Now let's look at "threats":

In [None]:
class_idx = 3
print(list_classes[class_idx])
explain_text(Hillary_predictions.loc[Hillary_predictions['threat'].idxmax()]['text'], class_idx=class_idx)

In [None]:
Hillary_predictions.loc[Hillary_predictions['threat'].idxmax()]

In [None]:
class_idx = 0
print(list_classes[class_idx])
explain_text(Hillary_predictions.loc[Hillary_predictions['threat'].idxmax()]['text'], class_idx=class_idx)

Yeah, not much going on there. As predicted with very low probability of this actually being a threat.

What's Hillary's worst insult?

In [None]:
Hillary_predictions.loc[Hillary_predictions['insult'].idxmax()]

In [None]:
class_idx = 4
print(list_classes[class_idx])
explain_text(Hillary_predictions.loc[Hillary_predictions['insult'].idxmax()]['text'], class_idx=class_idx)

Ouch. That's definitely below the belt, but in a more indirect kind of way. And yeah, insluting. Good job, predictive modeling!

Let's look at identity hate:

In [None]:
Hillary_predictions.loc[Hillary_predictions['identity_hate'].idxmax()]

In [None]:
class_idx = 5
print(list_classes[class_idx])
explain_text(Hillary_predictions.loc[Hillary_predictions['identity_hate'].idxmax()]['text'], class_idx=class_idx)

Hmm, that's interesting: seem the algorithm has marked Hillary's ReTweet of Trump's tweet. Seems like there is something deep going on here. Or the algorithm is just plain unreliable. 

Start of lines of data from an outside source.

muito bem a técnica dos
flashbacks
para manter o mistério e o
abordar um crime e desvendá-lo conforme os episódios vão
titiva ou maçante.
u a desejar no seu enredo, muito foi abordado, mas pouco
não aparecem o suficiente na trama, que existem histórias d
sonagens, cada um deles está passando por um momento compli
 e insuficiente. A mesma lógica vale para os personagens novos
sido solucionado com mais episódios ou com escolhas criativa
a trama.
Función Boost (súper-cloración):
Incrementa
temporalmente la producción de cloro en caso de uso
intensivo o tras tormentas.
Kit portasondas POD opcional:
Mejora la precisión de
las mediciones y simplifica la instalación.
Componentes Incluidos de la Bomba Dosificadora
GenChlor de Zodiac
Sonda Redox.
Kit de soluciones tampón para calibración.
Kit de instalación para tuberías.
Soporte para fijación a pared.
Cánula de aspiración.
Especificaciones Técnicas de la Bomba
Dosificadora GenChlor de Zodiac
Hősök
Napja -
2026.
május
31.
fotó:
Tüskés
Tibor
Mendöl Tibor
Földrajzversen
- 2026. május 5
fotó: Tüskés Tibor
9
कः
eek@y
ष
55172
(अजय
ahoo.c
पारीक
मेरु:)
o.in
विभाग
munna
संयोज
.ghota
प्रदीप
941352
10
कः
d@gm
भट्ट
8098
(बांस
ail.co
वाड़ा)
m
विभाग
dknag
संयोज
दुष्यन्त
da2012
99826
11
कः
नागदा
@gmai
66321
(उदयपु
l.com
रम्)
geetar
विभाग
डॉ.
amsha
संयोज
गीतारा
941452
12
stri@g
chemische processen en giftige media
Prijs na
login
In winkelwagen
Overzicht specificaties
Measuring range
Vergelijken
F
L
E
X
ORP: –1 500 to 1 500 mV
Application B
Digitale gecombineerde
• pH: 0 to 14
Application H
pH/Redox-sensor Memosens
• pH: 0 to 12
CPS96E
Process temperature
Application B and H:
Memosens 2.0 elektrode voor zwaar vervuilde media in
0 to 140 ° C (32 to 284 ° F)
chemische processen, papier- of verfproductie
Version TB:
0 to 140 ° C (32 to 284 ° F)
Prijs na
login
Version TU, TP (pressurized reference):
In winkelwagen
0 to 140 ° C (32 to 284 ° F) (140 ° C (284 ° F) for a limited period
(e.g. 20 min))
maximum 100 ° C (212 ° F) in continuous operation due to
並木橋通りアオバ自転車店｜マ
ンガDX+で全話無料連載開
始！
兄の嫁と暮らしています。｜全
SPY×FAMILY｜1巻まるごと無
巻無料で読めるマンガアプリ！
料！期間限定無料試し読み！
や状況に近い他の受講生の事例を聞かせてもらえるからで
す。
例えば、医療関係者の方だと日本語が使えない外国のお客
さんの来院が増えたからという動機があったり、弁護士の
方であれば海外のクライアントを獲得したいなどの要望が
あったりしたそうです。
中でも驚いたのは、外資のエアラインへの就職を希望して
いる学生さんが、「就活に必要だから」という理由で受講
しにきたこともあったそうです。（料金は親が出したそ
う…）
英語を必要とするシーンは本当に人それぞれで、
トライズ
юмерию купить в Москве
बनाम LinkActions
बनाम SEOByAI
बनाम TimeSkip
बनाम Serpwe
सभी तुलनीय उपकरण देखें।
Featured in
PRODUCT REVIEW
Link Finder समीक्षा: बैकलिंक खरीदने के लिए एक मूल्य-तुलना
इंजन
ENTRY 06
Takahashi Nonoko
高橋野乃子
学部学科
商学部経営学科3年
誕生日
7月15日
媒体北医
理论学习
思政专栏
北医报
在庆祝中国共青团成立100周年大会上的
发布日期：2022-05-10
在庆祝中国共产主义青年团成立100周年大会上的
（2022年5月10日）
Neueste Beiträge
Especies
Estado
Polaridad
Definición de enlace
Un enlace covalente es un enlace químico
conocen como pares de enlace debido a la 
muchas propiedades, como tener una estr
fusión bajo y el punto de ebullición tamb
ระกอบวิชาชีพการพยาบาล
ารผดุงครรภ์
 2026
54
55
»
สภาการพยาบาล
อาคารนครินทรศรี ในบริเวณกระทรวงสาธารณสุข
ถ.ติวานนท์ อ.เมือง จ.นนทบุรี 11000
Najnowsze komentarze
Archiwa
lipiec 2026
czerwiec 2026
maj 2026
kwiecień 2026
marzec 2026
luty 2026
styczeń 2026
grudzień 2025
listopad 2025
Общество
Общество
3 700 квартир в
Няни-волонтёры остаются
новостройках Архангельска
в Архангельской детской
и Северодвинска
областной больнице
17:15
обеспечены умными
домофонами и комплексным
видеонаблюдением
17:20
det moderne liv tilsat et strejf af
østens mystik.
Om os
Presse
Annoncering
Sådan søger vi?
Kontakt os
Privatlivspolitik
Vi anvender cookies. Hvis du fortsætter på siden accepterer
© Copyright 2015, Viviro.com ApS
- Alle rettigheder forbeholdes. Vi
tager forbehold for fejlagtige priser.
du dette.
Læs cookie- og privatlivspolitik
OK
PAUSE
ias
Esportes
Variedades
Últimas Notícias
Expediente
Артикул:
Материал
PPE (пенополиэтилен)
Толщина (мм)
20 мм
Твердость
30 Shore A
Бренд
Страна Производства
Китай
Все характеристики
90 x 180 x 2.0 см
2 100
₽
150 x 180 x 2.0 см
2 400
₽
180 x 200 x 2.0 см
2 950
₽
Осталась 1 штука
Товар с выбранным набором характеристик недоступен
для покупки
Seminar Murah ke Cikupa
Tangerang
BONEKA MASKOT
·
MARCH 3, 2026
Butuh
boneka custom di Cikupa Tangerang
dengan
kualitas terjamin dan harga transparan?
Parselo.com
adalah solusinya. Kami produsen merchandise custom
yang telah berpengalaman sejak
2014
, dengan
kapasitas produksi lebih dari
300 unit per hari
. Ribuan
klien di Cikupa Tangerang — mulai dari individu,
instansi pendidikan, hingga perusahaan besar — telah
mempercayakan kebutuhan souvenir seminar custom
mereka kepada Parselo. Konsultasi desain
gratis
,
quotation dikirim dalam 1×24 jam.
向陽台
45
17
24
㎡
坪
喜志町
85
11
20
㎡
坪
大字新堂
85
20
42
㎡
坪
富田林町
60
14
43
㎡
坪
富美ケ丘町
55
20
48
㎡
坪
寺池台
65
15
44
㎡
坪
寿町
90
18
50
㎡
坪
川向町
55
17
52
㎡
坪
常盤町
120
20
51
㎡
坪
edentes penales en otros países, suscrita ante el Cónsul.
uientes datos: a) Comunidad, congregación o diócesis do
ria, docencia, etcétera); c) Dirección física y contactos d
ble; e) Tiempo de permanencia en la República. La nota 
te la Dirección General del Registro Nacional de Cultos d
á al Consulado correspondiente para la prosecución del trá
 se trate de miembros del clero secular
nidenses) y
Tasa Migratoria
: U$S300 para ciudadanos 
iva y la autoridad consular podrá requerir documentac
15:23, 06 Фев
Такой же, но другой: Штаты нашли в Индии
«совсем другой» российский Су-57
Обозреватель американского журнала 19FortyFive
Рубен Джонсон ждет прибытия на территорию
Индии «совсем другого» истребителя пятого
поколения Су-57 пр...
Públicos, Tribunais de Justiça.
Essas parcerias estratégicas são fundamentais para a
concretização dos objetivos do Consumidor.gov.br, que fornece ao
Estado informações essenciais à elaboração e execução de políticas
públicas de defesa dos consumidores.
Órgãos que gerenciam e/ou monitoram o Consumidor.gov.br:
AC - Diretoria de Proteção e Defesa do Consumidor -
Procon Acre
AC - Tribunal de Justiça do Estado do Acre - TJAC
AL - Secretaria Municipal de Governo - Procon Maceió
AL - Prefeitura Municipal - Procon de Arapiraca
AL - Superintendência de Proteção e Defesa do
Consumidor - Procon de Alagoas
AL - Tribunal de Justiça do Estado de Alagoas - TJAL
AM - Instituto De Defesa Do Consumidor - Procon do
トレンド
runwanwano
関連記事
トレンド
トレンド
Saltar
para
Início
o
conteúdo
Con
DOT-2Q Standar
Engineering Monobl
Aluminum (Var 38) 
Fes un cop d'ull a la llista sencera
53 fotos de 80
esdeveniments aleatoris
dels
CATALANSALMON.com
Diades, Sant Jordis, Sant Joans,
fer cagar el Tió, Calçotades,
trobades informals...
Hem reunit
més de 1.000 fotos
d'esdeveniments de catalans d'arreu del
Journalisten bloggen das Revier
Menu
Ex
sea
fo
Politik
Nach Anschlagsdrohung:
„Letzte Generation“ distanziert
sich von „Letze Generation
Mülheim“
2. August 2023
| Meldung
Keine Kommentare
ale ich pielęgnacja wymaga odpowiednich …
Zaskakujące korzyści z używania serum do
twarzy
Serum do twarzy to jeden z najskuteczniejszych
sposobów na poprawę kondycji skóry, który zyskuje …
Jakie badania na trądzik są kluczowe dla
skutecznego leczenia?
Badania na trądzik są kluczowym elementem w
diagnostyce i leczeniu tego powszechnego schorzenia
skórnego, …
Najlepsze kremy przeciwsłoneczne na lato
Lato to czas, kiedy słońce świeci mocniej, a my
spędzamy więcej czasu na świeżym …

OK, let's move onto Trump. First, his most toxic tweet:

In [None]:
Trump_predictions.loc[Trump_predictions['toxic'].idxmax()]

In [None]:
class_idx = 0
print(list_classes[class_idx])
explain_text(Trump_predictions.loc[Trump_predictions['toxic'].idxmax()]['text'], class_idx=class_idx)

That's just weird: there is nothign toxic about it. The same tweet has been flagged as the most severly toxic and obscene tweet as well. Not very informative.

Now how about threats?

In [None]:
Trump_predictions.loc[Trump_predictions['threat'].idxmax()]

In [None]:
class_idx = 3
print(list_classes[class_idx])
explain_text(Trump_predictions.loc[Trump_predictions['threat'].idxmax()]['text'], class_idx=class_idx)

Massive tax increases? yeah, I can see how this could be viewed as threatening.

How about the most insulting tweet?

In [None]:
Trump_predictions.loc[Trump_predictions['insult'].idxmax()]

In [None]:
class_idx = 4
print(list_classes[class_idx])
explain_text(Trump_predictions.loc[Trump_predictions['insult'].idxmax()]['text'], class_idx=class_idx)

Yeah, definitely insulting. On so many levels. I can't even ...

And what about identity hate?

In [None]:
Trump_predictions.loc[Trump_predictions['identity_hate'].idxmax()]

In [None]:
class_idx = 5
print(list_classes[class_idx])
explain_text(Trump_predictions.loc[Trump_predictions['identity_hate'].idxmax()]['text'], class_idx=class_idx)

That one really made me LOL. And think. Is he mocking him for his "identity" of bing Jeb? Or mommy's boy? Or W's brother? Or a weakling? All of the above? So many choices  ...

In the end, this exercise shows both the strengths and limitations of algorithmic approach to toxic comment classification. Since the AUC score for the training sets is relatively high (almost 0.99 for  the top models), it is most likely that in the case human insight is even more relevant than for most other ML areas. Furthermore, even though we had a pretty large dataset to work with, it is very likely that in order to get even close to human level toxic text classification, we'd need several orders of magnitude larger training set, and/or deeper natural text understanding models.